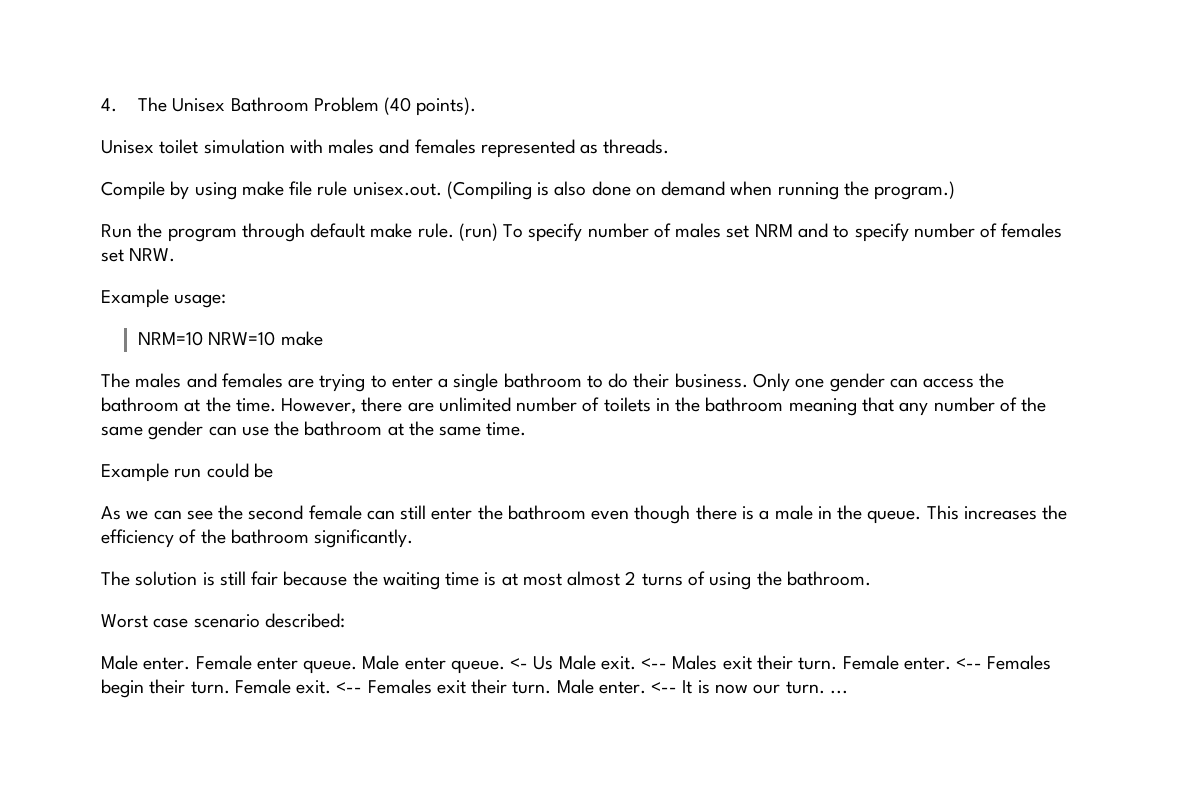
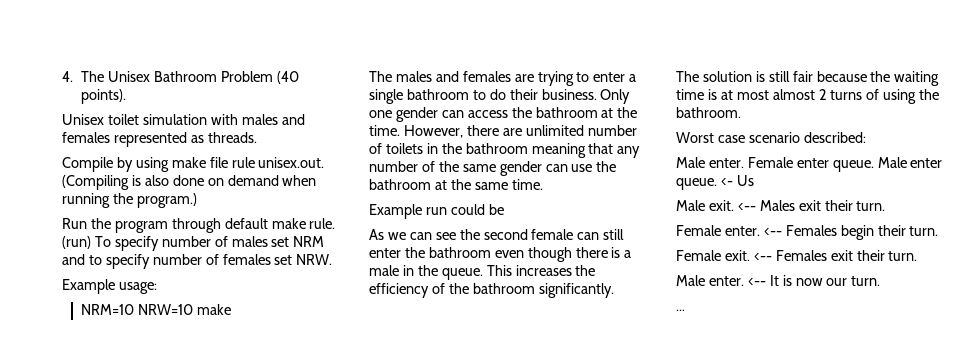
(554, 663) none -> (754, 180) //
(838, 663) none -> (886, 206) //
(230, 687) none -> (939, 231) //
(552, 687) none -> (918, 256) //
(825, 687) none -> (881, 281) //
================================
Give the listing again word for word, but drop every picture.

▶ Response to this exercise:
(554, 663) none -> (754, 180) //
(838, 663) none -> (886, 206) //
(230, 687) none -> (939, 231) //
(552, 687) none -> (918, 256) //
(825, 687) none -> (881, 281) //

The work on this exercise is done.